● Directions for this task:
Using the data below, return word for word every line from the one holding "left wrist: (276, 329)" down to the one holding "left hip: (174, 165)". Leave pictures out.
[[ Working data, beginning ]]
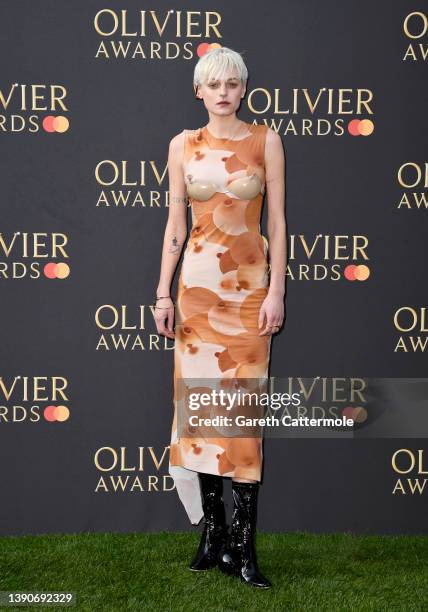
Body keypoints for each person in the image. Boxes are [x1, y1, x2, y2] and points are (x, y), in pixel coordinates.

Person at [155, 47, 286, 589]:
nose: (224, 91)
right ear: (199, 92)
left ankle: (243, 544)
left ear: (243, 88)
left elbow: (277, 223)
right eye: (214, 84)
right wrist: (162, 293)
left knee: (243, 418)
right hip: (196, 295)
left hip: (250, 295)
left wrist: (278, 290)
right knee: (204, 415)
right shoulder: (182, 145)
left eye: (233, 83)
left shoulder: (266, 141)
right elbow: (174, 229)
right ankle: (212, 534)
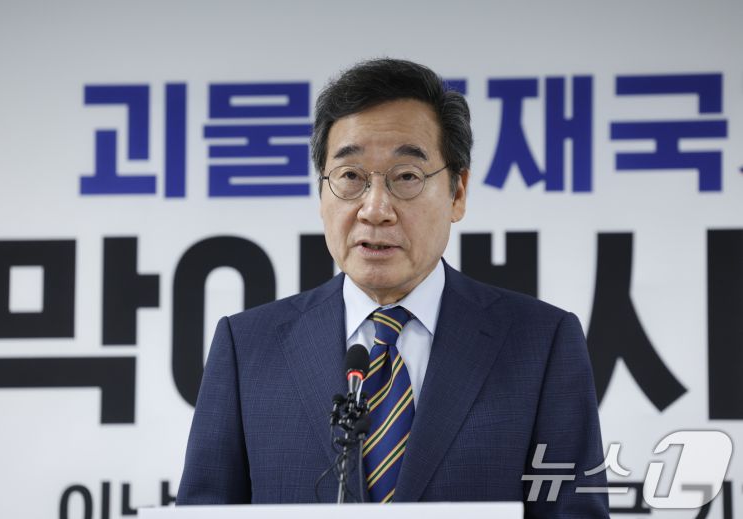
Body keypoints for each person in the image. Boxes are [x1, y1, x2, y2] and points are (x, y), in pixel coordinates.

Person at [177, 58, 609, 516]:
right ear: (321, 192)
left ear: (458, 193)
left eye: (406, 177)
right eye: (350, 176)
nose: (375, 209)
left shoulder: (541, 344)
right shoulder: (247, 348)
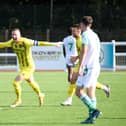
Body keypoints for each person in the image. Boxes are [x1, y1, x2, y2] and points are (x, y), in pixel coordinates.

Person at [0, 28, 62, 108]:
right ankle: (40, 94)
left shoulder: (26, 41)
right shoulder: (12, 42)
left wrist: (54, 44)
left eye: (15, 34)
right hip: (22, 67)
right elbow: (2, 44)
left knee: (16, 82)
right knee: (31, 81)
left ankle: (19, 100)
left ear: (20, 35)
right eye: (12, 34)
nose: (14, 36)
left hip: (29, 67)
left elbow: (40, 43)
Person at [61, 24, 110, 106]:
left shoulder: (81, 39)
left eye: (74, 31)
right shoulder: (74, 39)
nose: (72, 33)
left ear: (79, 31)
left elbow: (84, 52)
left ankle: (92, 106)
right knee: (75, 80)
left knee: (86, 83)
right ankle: (69, 99)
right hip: (81, 63)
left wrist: (76, 58)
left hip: (86, 64)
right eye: (72, 31)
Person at [75, 16, 102, 124]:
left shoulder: (85, 35)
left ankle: (94, 110)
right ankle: (92, 118)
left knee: (78, 91)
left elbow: (84, 51)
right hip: (96, 66)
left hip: (89, 67)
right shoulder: (94, 35)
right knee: (91, 92)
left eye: (80, 24)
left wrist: (81, 66)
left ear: (82, 24)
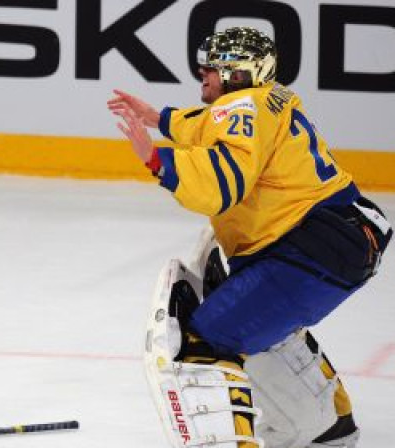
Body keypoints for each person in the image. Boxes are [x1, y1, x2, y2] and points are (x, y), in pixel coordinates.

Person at [109, 27, 391, 448]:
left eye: (213, 67)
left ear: (238, 74)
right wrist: (160, 118)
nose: (203, 71)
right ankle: (324, 428)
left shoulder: (241, 108)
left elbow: (222, 183)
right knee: (248, 317)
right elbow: (215, 125)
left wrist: (155, 158)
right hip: (339, 238)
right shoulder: (268, 99)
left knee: (205, 341)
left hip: (310, 248)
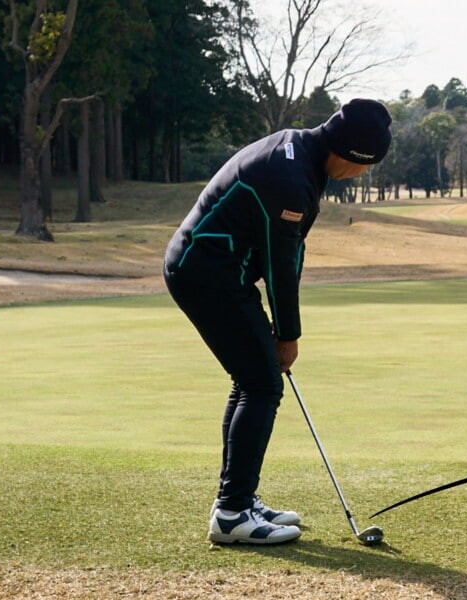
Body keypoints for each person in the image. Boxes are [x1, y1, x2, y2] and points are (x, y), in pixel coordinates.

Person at [163, 99, 392, 545]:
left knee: (251, 379)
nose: (363, 175)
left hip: (219, 273)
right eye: (365, 166)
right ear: (350, 154)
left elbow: (290, 249)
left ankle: (238, 499)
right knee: (263, 384)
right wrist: (288, 335)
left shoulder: (303, 154)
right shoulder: (290, 178)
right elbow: (280, 264)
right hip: (205, 274)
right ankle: (231, 515)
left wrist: (276, 329)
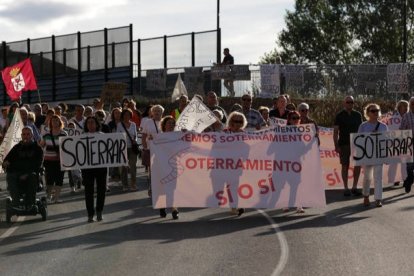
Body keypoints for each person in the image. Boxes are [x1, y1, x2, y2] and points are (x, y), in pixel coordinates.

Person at [3, 127, 43, 210]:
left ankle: (30, 204)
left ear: (32, 135)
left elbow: (38, 165)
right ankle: (16, 203)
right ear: (21, 135)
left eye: (28, 134)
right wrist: (6, 162)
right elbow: (7, 159)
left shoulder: (37, 148)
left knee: (32, 176)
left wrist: (27, 174)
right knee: (10, 176)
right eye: (24, 134)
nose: (26, 136)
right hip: (16, 172)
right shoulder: (16, 147)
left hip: (31, 172)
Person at [358, 103, 388, 207]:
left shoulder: (384, 126)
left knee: (378, 177)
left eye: (377, 110)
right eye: (373, 111)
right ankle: (366, 196)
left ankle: (378, 199)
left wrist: (387, 156)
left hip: (379, 155)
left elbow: (386, 142)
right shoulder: (363, 126)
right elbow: (358, 141)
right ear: (368, 113)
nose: (375, 112)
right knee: (367, 177)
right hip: (367, 155)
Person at [333, 96, 362, 196]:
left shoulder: (358, 115)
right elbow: (335, 132)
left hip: (357, 144)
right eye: (348, 102)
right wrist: (336, 145)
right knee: (345, 165)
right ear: (344, 103)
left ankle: (355, 186)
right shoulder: (339, 115)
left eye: (351, 102)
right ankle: (346, 187)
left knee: (357, 165)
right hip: (344, 144)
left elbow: (361, 130)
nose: (350, 104)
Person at [82, 116, 108, 222]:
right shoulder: (82, 136)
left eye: (92, 122)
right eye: (88, 123)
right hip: (87, 168)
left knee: (101, 190)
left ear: (97, 124)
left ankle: (99, 211)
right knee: (89, 191)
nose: (90, 125)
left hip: (101, 167)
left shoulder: (103, 136)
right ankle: (90, 214)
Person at [39, 115, 67, 203]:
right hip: (48, 161)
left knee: (59, 179)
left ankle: (56, 198)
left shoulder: (64, 134)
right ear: (50, 123)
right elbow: (41, 146)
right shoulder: (46, 134)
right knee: (49, 179)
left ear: (60, 122)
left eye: (56, 120)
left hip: (61, 161)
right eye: (53, 121)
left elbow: (68, 147)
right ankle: (48, 196)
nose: (55, 122)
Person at [224, 111, 247, 216]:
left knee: (236, 185)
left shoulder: (245, 134)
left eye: (240, 121)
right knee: (230, 186)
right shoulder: (224, 133)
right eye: (235, 121)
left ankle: (236, 205)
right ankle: (233, 205)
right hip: (224, 164)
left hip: (239, 164)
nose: (237, 123)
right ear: (231, 121)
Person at [158, 115, 180, 220]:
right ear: (164, 125)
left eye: (173, 123)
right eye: (169, 123)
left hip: (174, 165)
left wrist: (186, 133)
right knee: (163, 188)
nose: (171, 125)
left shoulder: (178, 135)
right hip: (161, 165)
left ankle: (174, 209)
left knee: (173, 189)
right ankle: (162, 206)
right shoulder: (159, 137)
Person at [141, 105, 164, 196]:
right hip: (151, 149)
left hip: (163, 151)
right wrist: (145, 147)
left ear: (162, 113)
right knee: (152, 171)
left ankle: (161, 188)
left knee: (162, 170)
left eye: (159, 111)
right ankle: (152, 188)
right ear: (152, 113)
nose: (157, 113)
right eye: (155, 111)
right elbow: (143, 136)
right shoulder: (148, 122)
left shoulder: (165, 121)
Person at [285, 111, 305, 213]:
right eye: (294, 118)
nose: (296, 120)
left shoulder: (302, 131)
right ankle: (286, 204)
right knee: (286, 184)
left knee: (296, 184)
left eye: (298, 118)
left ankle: (299, 205)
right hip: (285, 161)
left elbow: (303, 147)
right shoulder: (283, 131)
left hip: (297, 160)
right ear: (289, 120)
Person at [117, 108, 139, 191]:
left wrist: (135, 140)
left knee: (133, 166)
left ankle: (133, 184)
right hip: (123, 148)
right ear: (123, 116)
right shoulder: (119, 125)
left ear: (130, 116)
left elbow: (136, 135)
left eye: (128, 115)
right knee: (124, 167)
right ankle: (125, 185)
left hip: (132, 148)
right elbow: (117, 135)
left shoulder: (133, 124)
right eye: (125, 115)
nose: (127, 116)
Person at [400, 97, 414, 193]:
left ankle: (409, 180)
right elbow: (401, 130)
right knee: (409, 166)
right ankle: (409, 180)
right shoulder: (406, 116)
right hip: (409, 144)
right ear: (410, 105)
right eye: (413, 103)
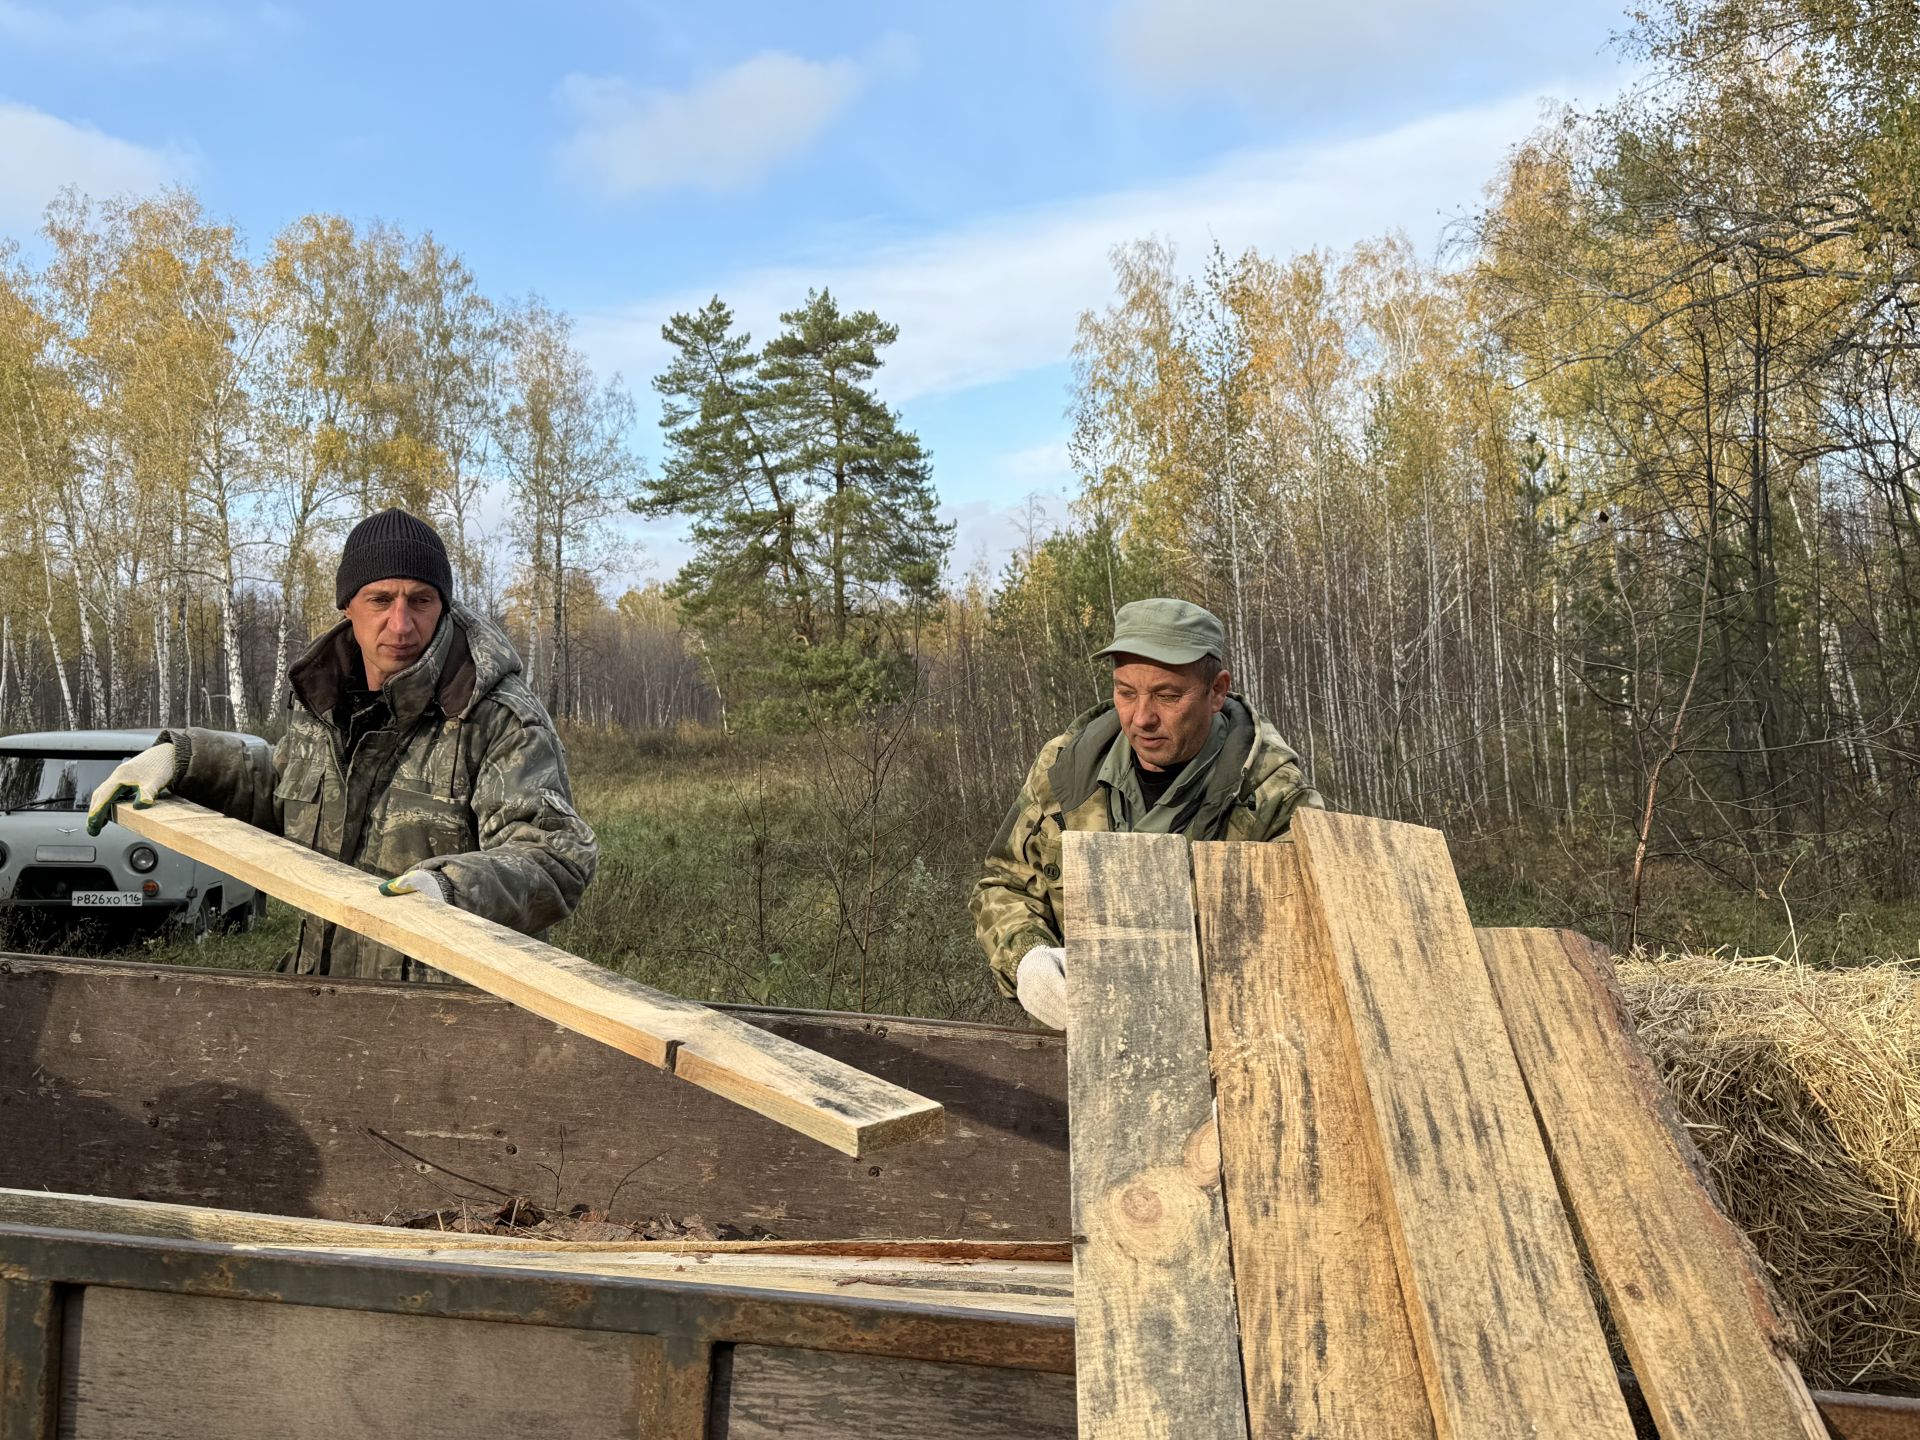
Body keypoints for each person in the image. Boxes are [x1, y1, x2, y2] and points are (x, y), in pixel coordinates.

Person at [87, 508, 598, 981]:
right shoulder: (324, 703)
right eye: (381, 600)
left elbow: (554, 857)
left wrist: (449, 890)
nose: (401, 624)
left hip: (448, 1015)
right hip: (324, 996)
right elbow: (281, 795)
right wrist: (182, 758)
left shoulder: (495, 716)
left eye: (420, 600)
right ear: (348, 605)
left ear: (443, 606)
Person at [971, 598, 1323, 1030]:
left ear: (1216, 691)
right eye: (1125, 692)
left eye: (1167, 695)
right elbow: (1005, 883)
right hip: (1076, 1051)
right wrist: (1028, 958)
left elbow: (1304, 949)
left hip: (1218, 1051)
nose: (1141, 718)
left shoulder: (1273, 798)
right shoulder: (1066, 770)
[[ Working data, end ]]
● Task answer:
left wrist: (276, 329)
Body keypoints for each person in the image. Boxes are [x1, y1, x2, y2] and points are (x, y), in pixel coordinates.

Person at [3, 127, 43, 210]:
left ankle: (30, 204)
left ear: (32, 135)
left elbow: (38, 165)
right ankle: (16, 203)
right ear: (21, 135)
left eye: (28, 134)
right wrist: (6, 162)
right elbow: (7, 159)
left shoulder: (37, 148)
left knee: (32, 176)
left wrist: (27, 174)
right knee: (10, 176)
right eye: (24, 134)
nose: (26, 136)
right hip: (16, 172)
right shoulder: (16, 147)
left hip: (31, 172)
Person at [358, 103, 388, 207]:
left shoulder: (384, 126)
left knee: (378, 177)
left eye: (377, 110)
right eye: (373, 111)
right ankle: (366, 196)
left ankle: (378, 199)
left wrist: (387, 156)
left hip: (379, 155)
left elbow: (386, 142)
right shoulder: (363, 126)
right elbow: (358, 141)
right ear: (368, 113)
nose: (375, 112)
right knee: (367, 177)
right hip: (367, 155)
Person at [333, 96, 362, 196]:
left shoulder: (358, 115)
right elbow: (335, 132)
left hip: (357, 144)
right eye: (348, 102)
right wrist: (336, 145)
right knee: (345, 165)
right ear: (344, 103)
left ankle: (355, 186)
right shoulder: (339, 115)
left eye: (351, 102)
right ankle: (346, 187)
left knee: (357, 165)
right hip: (344, 144)
left elbow: (361, 130)
nose: (350, 104)
Person at [82, 116, 108, 222]:
right shoulder: (82, 136)
left eye: (92, 122)
right eye: (88, 123)
right hip: (87, 168)
left knee: (101, 190)
left ear: (97, 124)
left ankle: (99, 211)
right knee: (89, 191)
nose: (90, 125)
left hip: (101, 167)
left shoulder: (103, 136)
right ankle: (90, 214)
Person at [39, 115, 67, 203]:
right hip: (48, 161)
left knee: (59, 179)
left ankle: (56, 198)
left shoulder: (64, 134)
right ear: (50, 123)
right elbow: (41, 146)
right shoulder: (46, 134)
right knee: (49, 179)
left ear: (60, 122)
left eye: (56, 120)
left hip: (61, 161)
right eye: (53, 121)
left elbow: (68, 147)
right ankle: (48, 196)
nose: (55, 122)
Person at [224, 111, 247, 216]:
left knee: (236, 185)
left shoulder: (245, 134)
left eye: (240, 121)
right knee: (230, 186)
right shoulder: (224, 133)
right eye: (235, 121)
left ankle: (236, 205)
right ankle: (233, 205)
right hip: (224, 164)
left hip: (239, 164)
nose: (237, 123)
right ear: (231, 121)
Person at [158, 115, 180, 220]:
right ear: (164, 125)
left eye: (173, 123)
right eye: (169, 123)
left hip: (174, 165)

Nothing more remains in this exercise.